TEXTE DE LA PAGE:

Cet attrait pour le carnage de la guerre, dont son précédent livre, Disco 9/11, proposait une réflexion intime, est toujours sous-tendu dans cet ouvrage. « D’un point de vue émotionnel, j’ai commencé à être impliqué dans l’Américanité à travers la guerre, à tel point que tout ce que je fais a présent tombe dans l’ombre de la guerre », commente van Agtmael. Il en rejette en revanche le discours : « Je me suis détourné ces dernières années de la façon dont la société prône l’impulsion de la guerre et célèbre les journalistes pour cela. Je n’apprécie plus ces qualités de la même manière donc j’essaie de m’en dissocier. »

DONNÉES FOURNIES:

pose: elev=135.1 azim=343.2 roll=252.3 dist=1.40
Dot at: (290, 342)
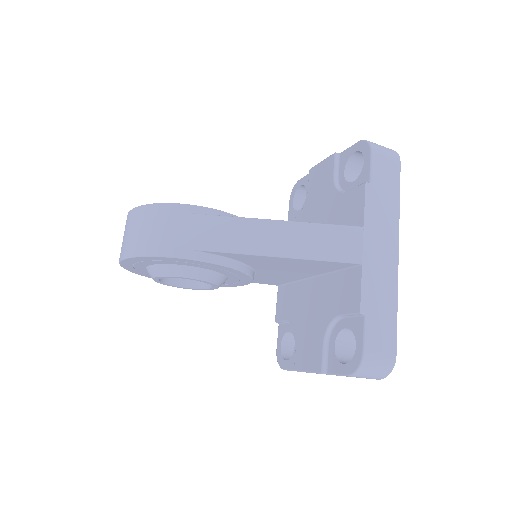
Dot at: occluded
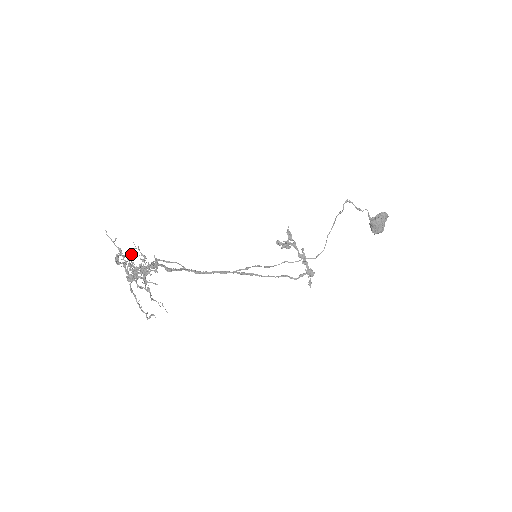
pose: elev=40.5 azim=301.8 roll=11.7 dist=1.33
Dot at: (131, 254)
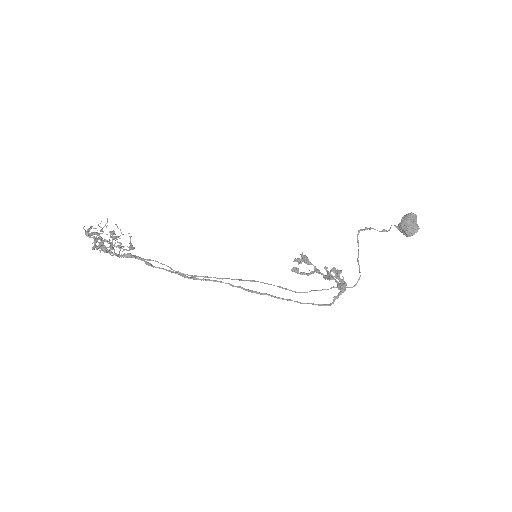
Dot at: occluded
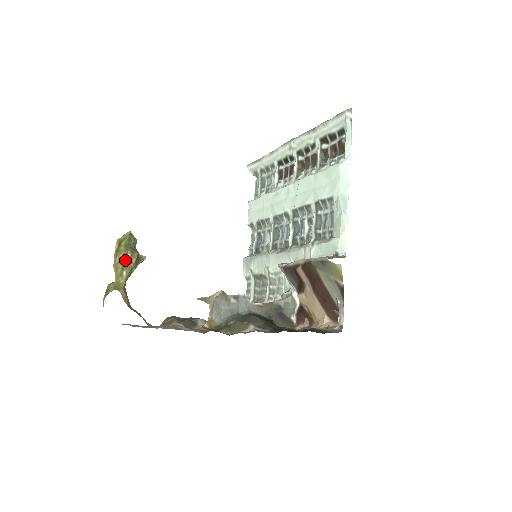
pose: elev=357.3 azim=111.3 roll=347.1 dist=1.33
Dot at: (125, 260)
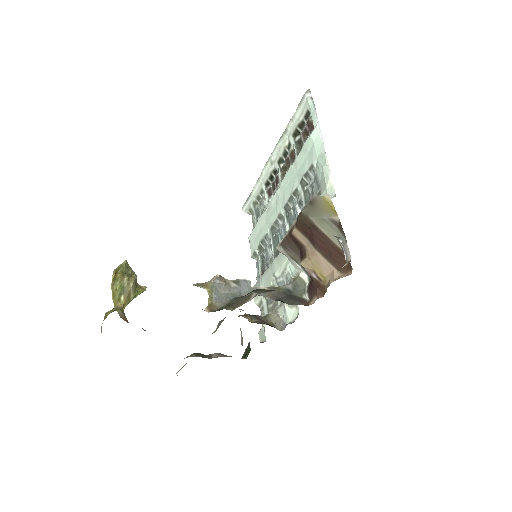
Dot at: (122, 285)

CONSIGNE:
Poursuivez le texte de la page, consacré à van Agtmael et à la guerre, en reprenant juste après sa dernière phrase.

RÉPONSE ATTENDUE:
Van Agtmael s’attache davantage à dresser un portrait des Etats-Unis au sens large – un miroir, comme il l’appelle, qu’il entend compiler sur le long terme en une multitude de livres et autant d’approches. Ses photographies respectent donc toujours une certaine distance face à l’immédiateté des événements, tout en dégageant une brutalité latente. Sa voix ou celle de ses sujets viennent compléter les non-dits. Une image aux tons de lever de jour, d’un enfant allongé dos à dos sur un cheval dans une plaine vaste et vierge du Dakota du Sud dégage une rare insouciance. On en fait la métaphore de l’aube d’une paix sociale jusqu’à ce que l’on découvre la légende : « Alors que nous faisions un road-trip avec mon ami Justin, on a rencontré des types, et on a commencé à parler. Ils nous ont montré un endroit où ils avaient une balançoire, et sur le chemin on a pris quelques bières. En arrivant, leur sœur (la matriarche de la famille) a senti leur haleine et s’est énervée. Elle nous a expliqué qu’il y avait un alcoolisme rampant dans la réserve (indienne) et que nous étions un autre exemple de la façon dont les hommes blancs explorent le Dakota. »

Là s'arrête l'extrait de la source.